* **Instructions**
(A) Update the GitHub issue on containerd and K3s by writing out everything from "Open wstarzak opened" down to "it makes sense.", with "template" changed to "form".
(B) Answer these questions using the GitHub issue on containerd and K3s:
(i) Which license does the repository list?
(ii) What path is given as the value of CONTAINERD_SOCKET?
(iii) Which snapshotter does the configuration set?
(C) Continue the GitHub issue on the containerd K3s operator from its last line.

* **Exercise passage**
******************************

NVIDIA / gpu-operator

NVIDIA GPU Operator creates/configures/manages GPUs atop Kubernetes
Apache License 2.0
1.65k stars 274 forks source link

Containerd K3S operator #238

Open wstarzak opened 2 years ago

wstarzak commented 2 years ago

The template below is mostly useful for bug reports and support questions. Feel free to remove anything which doesn't apply to you and add more information where it makes sense.

1. Quick Debug Checklist

1. Issue or feature description

The containerd support is present but since k3s is templating it it looks like its not starting up. I have created tmpl according to k3s documentation for containerd and pointed sock to the valid path.

   - name: CONTAINERD_SOCKET
      value: /run/k3s/containerd/containerd.sock
    - name: CONTAINERD_CONFIG
      value: /var/lib/rancher/k3s/agent/etc/containerd/config.toml
    - name: CONTAINERD_SET_AS_DEFAULT
      value: "true"`
[plugins.cri]
  enable_selinux = false
  sandbox_image = "docker.io/rancher/pause:3.1"
  stream_server_address = "127.0.0.1"
  stream_server_port = "10010"

  [plugins.cri.cni]
    bin_dir = "{{ .NodeConfig.AgentConfig.CNIBinDir }}"
    conf_dir = "{{ .NodeConfig.AgentConfig.CNIConfDir }}"

  [plugins.cri.containerd]
    disable_snapshot_annotations = true
    snapshotter = "overlayfs"

    [plugins.cri.containerd.runtimes]

      [plugins.cri.containerd.runtimes.nvidia]
        privileged_without_host_devices = false
        runtime_engine = ""
        runtime_root = ""
        runtime_type = "io.containerd.runc.v2"

      [plugins.cri.containerd.runtimes.nvidia.options]
        BinaryName = "/usr/local/nvidia/toolkit/nvidia-container-runtime"

      [plugins.cri.containerd.runtimes.runc]
        runtime_type = "io.containerd.runc.v2"

******************************

Excerpts from a dataset:
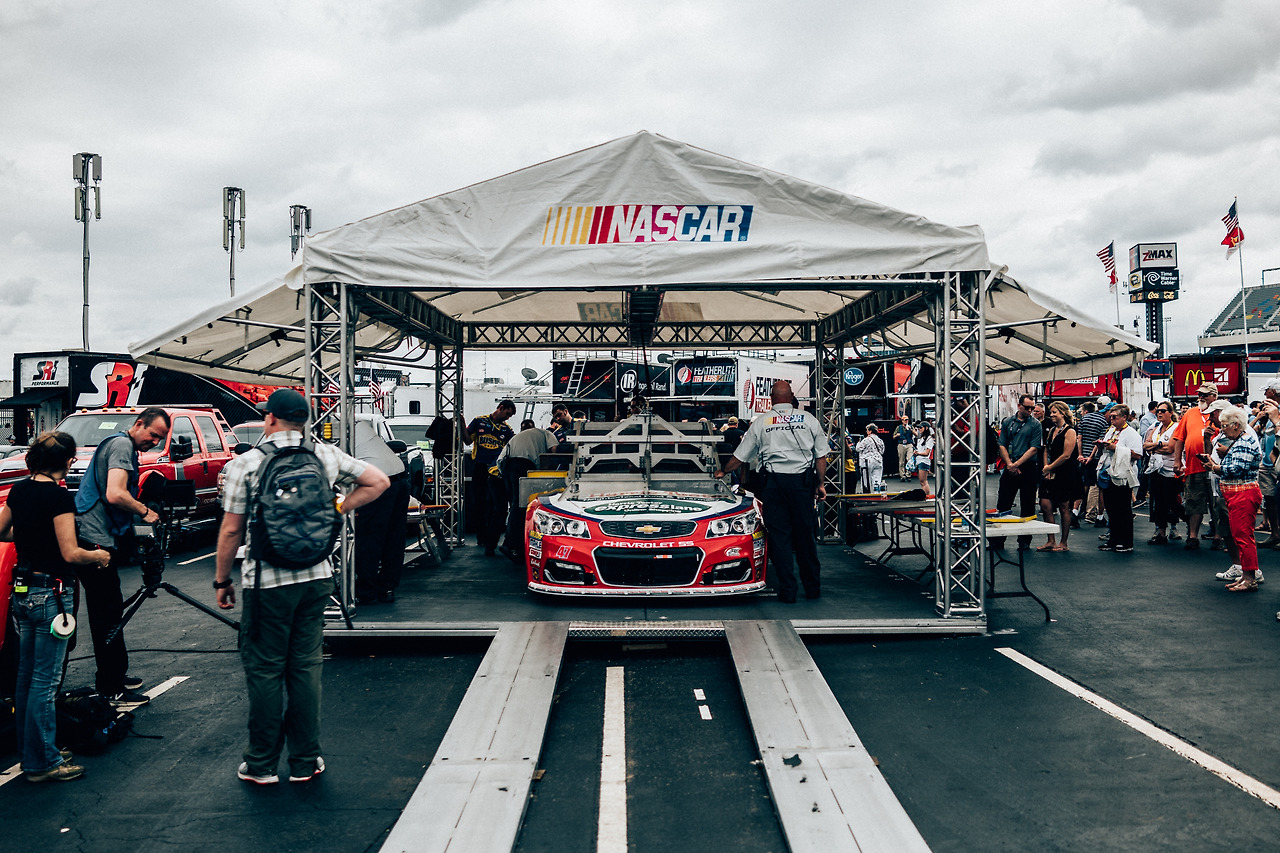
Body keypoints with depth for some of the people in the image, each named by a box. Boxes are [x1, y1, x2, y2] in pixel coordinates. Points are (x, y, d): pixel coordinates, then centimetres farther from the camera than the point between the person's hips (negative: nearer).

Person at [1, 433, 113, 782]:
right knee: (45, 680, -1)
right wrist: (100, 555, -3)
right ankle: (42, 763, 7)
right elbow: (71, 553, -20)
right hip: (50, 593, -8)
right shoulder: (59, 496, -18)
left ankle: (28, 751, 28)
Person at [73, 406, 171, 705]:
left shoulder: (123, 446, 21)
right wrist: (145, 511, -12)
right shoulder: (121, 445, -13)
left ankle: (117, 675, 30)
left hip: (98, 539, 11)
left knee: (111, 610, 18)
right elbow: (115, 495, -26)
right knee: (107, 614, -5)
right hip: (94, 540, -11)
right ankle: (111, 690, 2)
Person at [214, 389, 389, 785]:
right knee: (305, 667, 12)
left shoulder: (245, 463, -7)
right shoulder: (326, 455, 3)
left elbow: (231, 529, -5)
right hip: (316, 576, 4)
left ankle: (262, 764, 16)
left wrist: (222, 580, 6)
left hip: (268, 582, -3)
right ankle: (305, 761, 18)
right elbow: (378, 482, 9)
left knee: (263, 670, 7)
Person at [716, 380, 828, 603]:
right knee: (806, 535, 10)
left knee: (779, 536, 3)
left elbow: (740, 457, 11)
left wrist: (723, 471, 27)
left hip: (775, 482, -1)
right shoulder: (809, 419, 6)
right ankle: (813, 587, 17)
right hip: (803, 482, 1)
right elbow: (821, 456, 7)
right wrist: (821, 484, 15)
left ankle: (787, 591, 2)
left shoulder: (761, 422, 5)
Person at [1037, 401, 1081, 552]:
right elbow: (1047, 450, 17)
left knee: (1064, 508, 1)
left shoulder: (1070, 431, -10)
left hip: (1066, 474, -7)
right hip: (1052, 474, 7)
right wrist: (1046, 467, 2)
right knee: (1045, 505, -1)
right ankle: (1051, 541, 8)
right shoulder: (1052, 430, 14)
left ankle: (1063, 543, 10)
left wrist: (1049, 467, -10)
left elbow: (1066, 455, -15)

******************************

* **Set of answers**
(A)
Open wstarzak opened 2 years ago

wstarzak commented 2 years ago

The form below is mostly useful for bug reports and support questions. Feel free to remove anything which doesn't apply to you and add more information where it makes sense.

(B)
(i) Apache License 2.0
(ii) /run/k3s/containerd/containerd.sock
(iii) overlayfs

(C)
[plugins.opt]
  path = "/var/lib/rancher/k3s/agent/containerd"

I do get: MountVolume.SetUp failed for volume "nvidia-operator-validator-token-9dbxf" : failed to sync secret cache: timed out waiting for the condition from the operator validator and i cant see present devices in /dev, rest of the pods are running ok.

2. Steps to reproduce the issue

  1. Install fres k3s with containerd
  2. Install GPU operator with values provided above.

3. Information to attach (optional if deemed irrelevant)

lsfiles.txt

shivamerla commented 2 years ago

@wstarzak can you attach output of kubectl describe pod <operator-validator-pod-name> -n gpu-operator-resources and also logs from failing initContainer kubectl logs <operator-validator-pod-name> -c <init-container-name> -n gpu-operator-resources. All other pods are running fine? Can you paste the output of kubectl get pods -n gpu-operator-resources?

maxirus commented 2 years ago

I was "sorta" able to get this to work...

Environment:

OS: Ubuntu 20.04.3 LTS (5.4.0-91-generic) Kubernetes: K3s v1.22.3+k3s1 Containerd: 1.5.7-k3s2 GPU: P620

Steps taken

1. Verify NVIDIA device

After a lot of frustration, I discovered the GPU wasn't listed in lspci. I would suggest as a first step to make sure the node shows your NVIDIA card by running lspci | grep NVIDIA.

NOTE: In my particular case, using a Lenovo P340 Tiny, I had to have the VGA Mode set to Auto in the BIOS.

2. Disable Nouveau

Disable Nouveau on the GPU node. Follow the docs here.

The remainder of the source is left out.